During our analysis of the responses to the Web Design Survey, one of the things I thought seriously about doing was dumping the whole dataset into a database and building a web front end to query it. Then I remembered that as back-end developer, I’m an excellent book author. I know some MySQL and PHP, but I’m right in that sour spot of knowing enough to make the development process slow and error-prone due to my moderate but incomplete knowledge of the languages while not knowing enough to correctly design the project from the outset. So I stuck to Excel and the like, which can be cumbersome but quickly learned.
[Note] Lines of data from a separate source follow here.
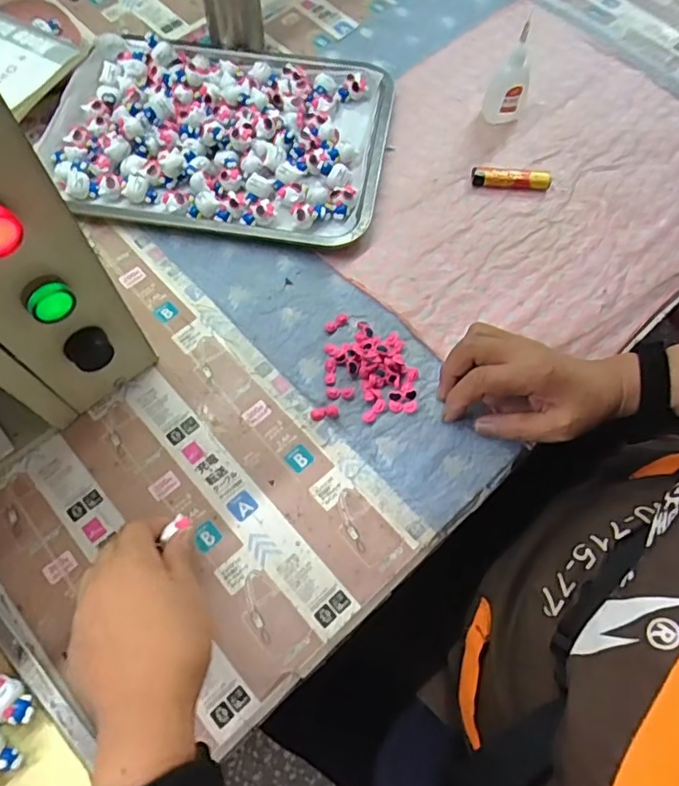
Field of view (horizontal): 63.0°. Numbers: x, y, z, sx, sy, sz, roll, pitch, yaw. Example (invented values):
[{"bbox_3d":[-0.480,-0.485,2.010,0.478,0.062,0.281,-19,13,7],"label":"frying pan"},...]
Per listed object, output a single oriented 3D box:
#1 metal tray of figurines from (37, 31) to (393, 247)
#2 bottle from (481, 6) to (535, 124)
[{"bbox_3d":[-0.127,-0.279,0.594,0.349,0.035,0.252,9,67,3],"label":"metal tray of figurines"},{"bbox_3d":[0.181,-0.329,0.581,0.043,0.083,0.032,12,67,4],"label":"bottle"}]

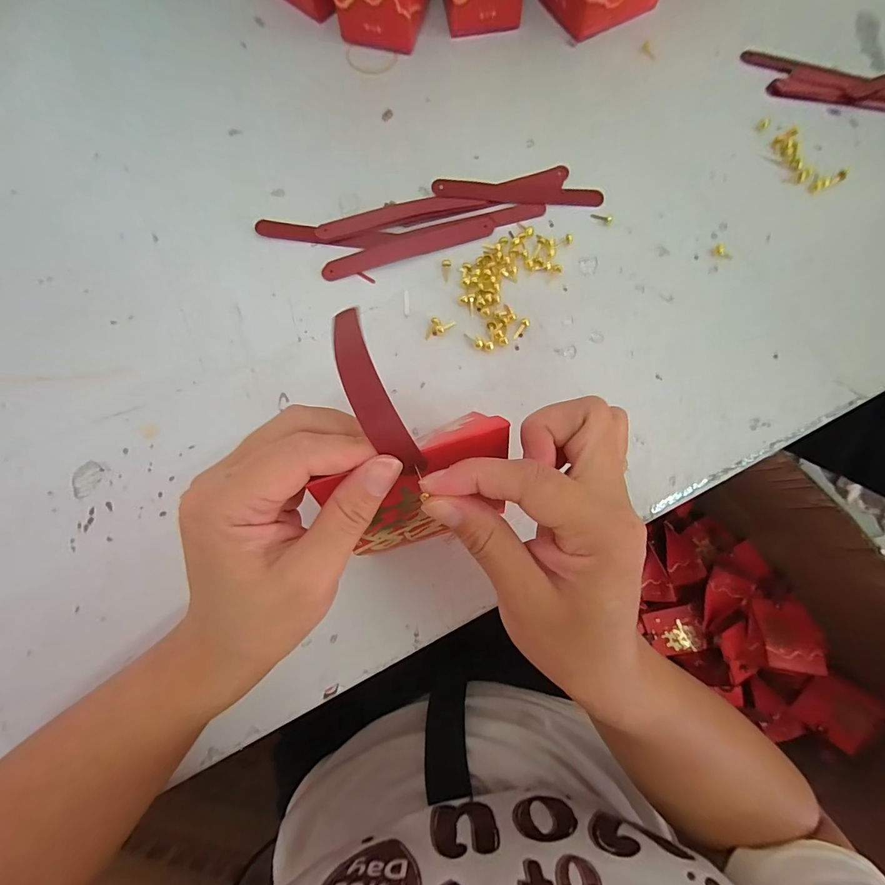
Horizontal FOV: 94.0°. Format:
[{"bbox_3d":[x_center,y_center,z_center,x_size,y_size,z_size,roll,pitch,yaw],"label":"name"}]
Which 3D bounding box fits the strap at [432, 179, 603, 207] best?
[{"bbox_3d":[0.059,-0.193,0.319,0.130,0.004,0.016,3,82,-4],"label":"strap"}]

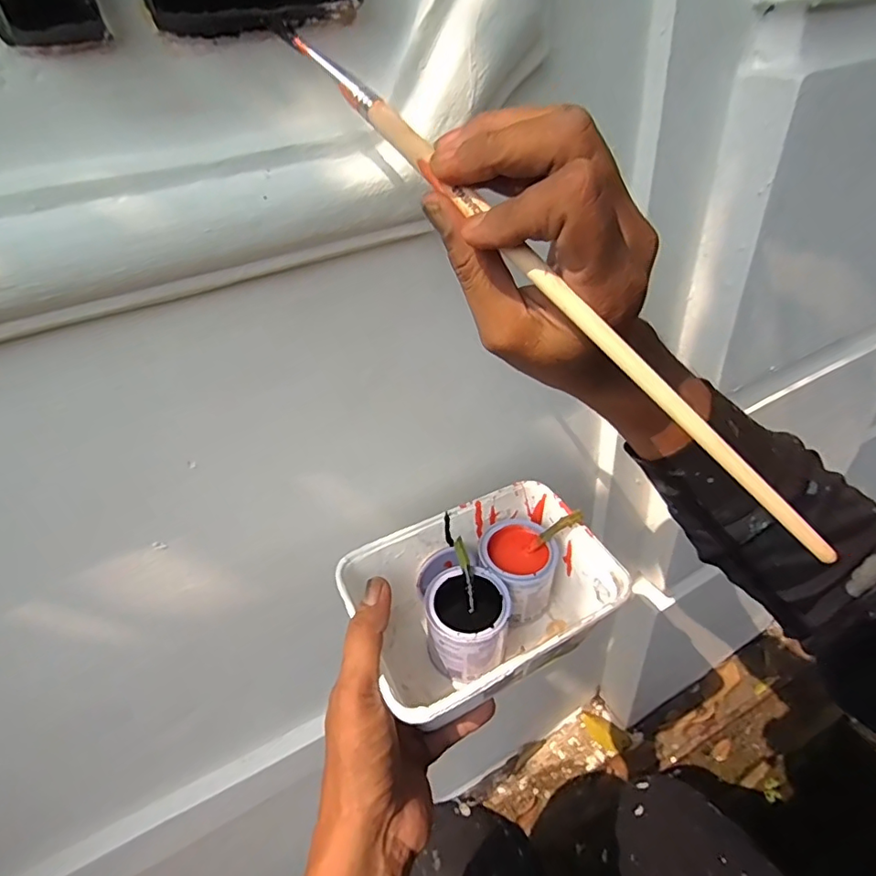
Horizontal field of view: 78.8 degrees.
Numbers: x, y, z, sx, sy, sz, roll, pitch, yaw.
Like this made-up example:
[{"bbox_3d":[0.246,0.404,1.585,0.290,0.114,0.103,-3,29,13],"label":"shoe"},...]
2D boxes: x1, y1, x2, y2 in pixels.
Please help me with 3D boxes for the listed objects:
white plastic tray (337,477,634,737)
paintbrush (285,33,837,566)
[{"bbox_3d":[0.033,0.118,0.373,0.168,0.082,0.120,-23,40,-19],"label":"white plastic tray"},{"bbox_3d":[0.034,-0.070,0.212,0.014,0.010,0.288,-36,79,-32],"label":"paintbrush"}]

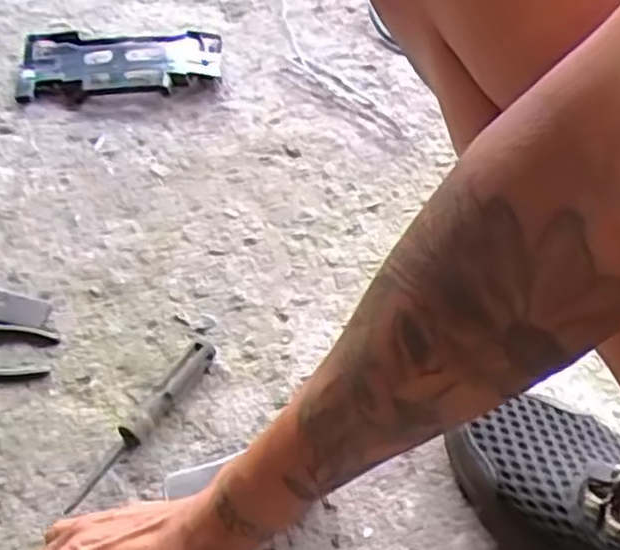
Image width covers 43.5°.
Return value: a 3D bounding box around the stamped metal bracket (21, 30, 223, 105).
[{"bbox_3d":[-0.201,-0.221,0.814,0.208,0.033,0.089,-1,48,-2],"label":"stamped metal bracket"}]

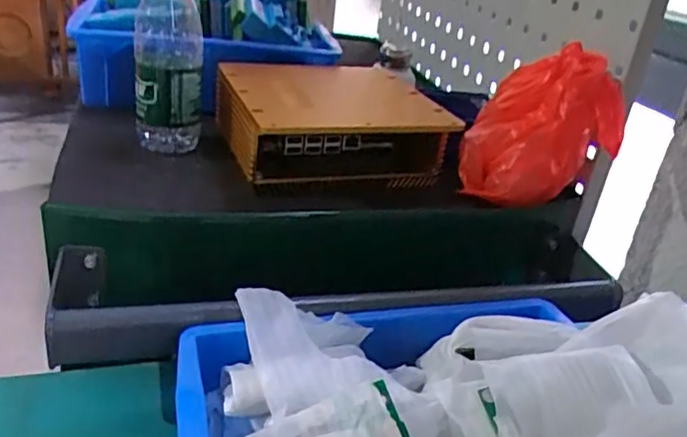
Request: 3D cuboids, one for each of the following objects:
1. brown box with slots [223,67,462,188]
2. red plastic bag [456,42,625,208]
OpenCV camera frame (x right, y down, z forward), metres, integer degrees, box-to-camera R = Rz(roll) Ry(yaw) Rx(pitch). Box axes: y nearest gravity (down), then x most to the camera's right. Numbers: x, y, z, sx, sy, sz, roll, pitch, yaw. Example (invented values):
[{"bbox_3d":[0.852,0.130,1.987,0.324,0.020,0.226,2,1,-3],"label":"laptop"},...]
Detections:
[{"bbox_3d":[-0.018,-0.093,0.602,0.190,0.068,0.186,-4,29,-21],"label":"brown box with slots"},{"bbox_3d":[0.175,-0.080,0.545,0.128,0.126,0.077,16,29,17],"label":"red plastic bag"}]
I was a little sad, though. I’d had the thought that if I built an interface to the survey results, it could be released publicly once we were done. With such a tool, anyone could generate their own pivot tables without having to learn the process in Excel (or deal with Excel’s handling of enormous data files). That seemed like a really good thing.
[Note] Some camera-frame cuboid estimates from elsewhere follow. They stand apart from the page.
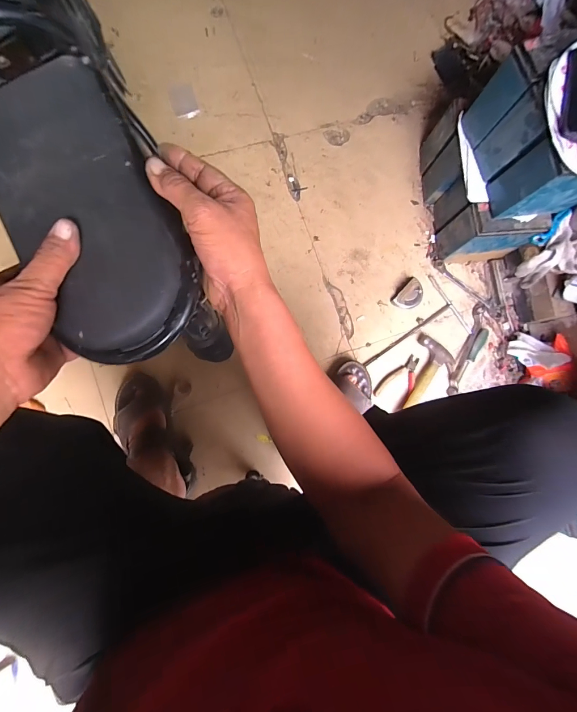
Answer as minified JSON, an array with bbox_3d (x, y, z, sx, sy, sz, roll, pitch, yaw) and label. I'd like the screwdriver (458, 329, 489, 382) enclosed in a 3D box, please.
[{"bbox_3d":[0.484,-0.001,0.850,0.023,0.028,0.151,24,98,-3],"label":"screwdriver"}]

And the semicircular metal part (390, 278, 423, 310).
[{"bbox_3d":[0.322,-0.156,0.851,0.094,0.012,0.060,-44,90,-9],"label":"semicircular metal part"}]

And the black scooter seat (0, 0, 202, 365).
[{"bbox_3d":[-0.184,-0.142,0.277,0.144,0.064,0.296,-28,91,-9],"label":"black scooter seat"}]

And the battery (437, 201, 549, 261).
[{"bbox_3d":[0.498,-0.307,0.809,0.184,0.179,0.076,-5,84,-7],"label":"battery"}]

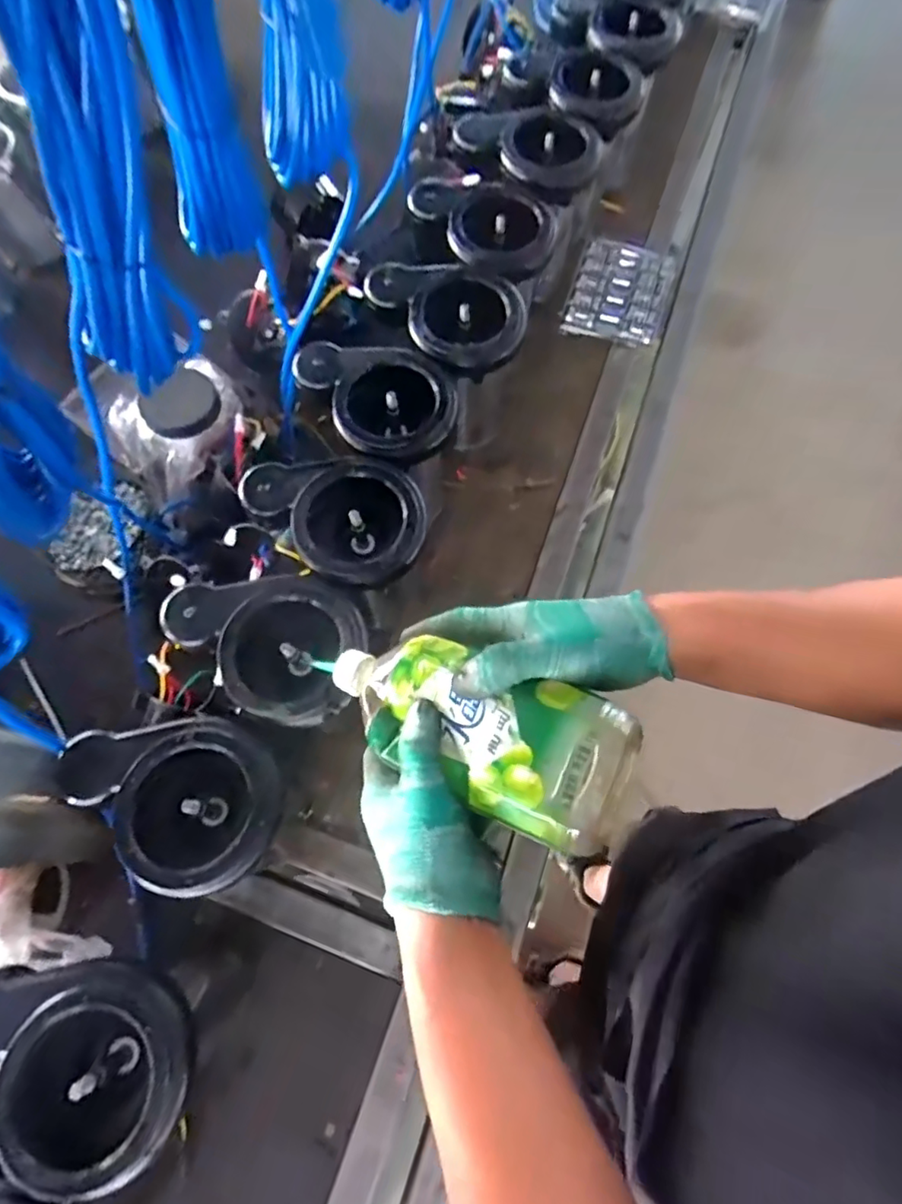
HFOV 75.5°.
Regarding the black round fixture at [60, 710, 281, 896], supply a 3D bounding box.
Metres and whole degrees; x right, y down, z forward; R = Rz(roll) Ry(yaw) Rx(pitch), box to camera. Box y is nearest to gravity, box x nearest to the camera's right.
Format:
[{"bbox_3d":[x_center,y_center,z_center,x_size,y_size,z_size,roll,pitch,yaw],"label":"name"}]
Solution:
[{"bbox_3d":[-0.205,0.142,0.450,0.161,0.055,0.113,34,74,10],"label":"black round fixture"}]

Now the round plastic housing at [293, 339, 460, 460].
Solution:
[{"bbox_3d":[-0.076,-0.191,0.573,0.164,0.050,0.124,4,72,0],"label":"round plastic housing"}]

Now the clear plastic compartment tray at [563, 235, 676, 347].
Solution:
[{"bbox_3d":[0.238,-0.438,0.813,0.126,0.035,0.165,19,72,5],"label":"clear plastic compartment tray"}]

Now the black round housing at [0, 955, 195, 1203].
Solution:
[{"bbox_3d":[-0.254,0.308,0.389,0.155,0.049,0.125,-6,72,-3],"label":"black round housing"}]

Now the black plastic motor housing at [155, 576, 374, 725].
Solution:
[{"bbox_3d":[-0.155,0.034,0.493,0.166,0.063,0.118,13,72,3],"label":"black plastic motor housing"}]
Well, the dataset is public now. So how about one or more of you super-sharp developer types, the ones who didn’t check any of the boxes on the question about gaps in your back-end coding skills, doing what I could not?
The basic scope of the project would be to list the various data points (gender, ethnicity, age bracket, salary, geographic location, perception of bias, etc., etc., etc.) and let a user pick the two they want to analyze against. So if someone wanted a table showing the breakdown of gender by ethnicity, they would pick one to go on the top and the other to go on the left. The table generated would give those numbers. I’d have it spit out raw numbers, but allowing the user to optionally get the results as percentages might be a nice touch. Though then you’d have to let the user say which way the percentages are calculated: by column, or by row.
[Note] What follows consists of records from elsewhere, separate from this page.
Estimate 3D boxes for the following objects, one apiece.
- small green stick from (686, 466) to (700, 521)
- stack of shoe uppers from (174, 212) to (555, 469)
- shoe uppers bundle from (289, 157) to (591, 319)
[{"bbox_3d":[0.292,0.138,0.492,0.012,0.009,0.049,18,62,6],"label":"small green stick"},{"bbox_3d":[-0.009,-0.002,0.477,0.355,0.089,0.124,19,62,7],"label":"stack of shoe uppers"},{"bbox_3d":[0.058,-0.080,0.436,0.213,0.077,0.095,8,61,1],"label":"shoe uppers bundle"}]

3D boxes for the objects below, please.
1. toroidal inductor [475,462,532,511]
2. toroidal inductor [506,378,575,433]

For extra deepness, one could also filter the results based on the value for a third data point. With that sort of feature, one could get the breakdown of gender by ethnicity for only the EU respondents. I might do it by letting the user click on a data point and then pick the specific filtering value via a dropdown. Maybe three radio buttons: one for top, one for left, and one for filter. Or, heck, do a whole Web 2.0 drag-n-drop interface. That part’s not important. What matters is giving anyone the ability to easily get numbers out of the massive dataset.
The only real challenge I can foresee is where questions allowed more than one answer, like the location of work question and the skill questions. In the dataset, they’re just comma-separated value lists. Those would need to somehow be broken out into subtables or Boolean columns or something. The actual structure of the solution interests me a whole lot less than simply having one.
I’m quite sure this is the kind of thing a real programmer could create in about a day. As I am not a real programmer any more, it would take me a month or four. Let’s not wait. Anyone out there able to take the idea and run with it?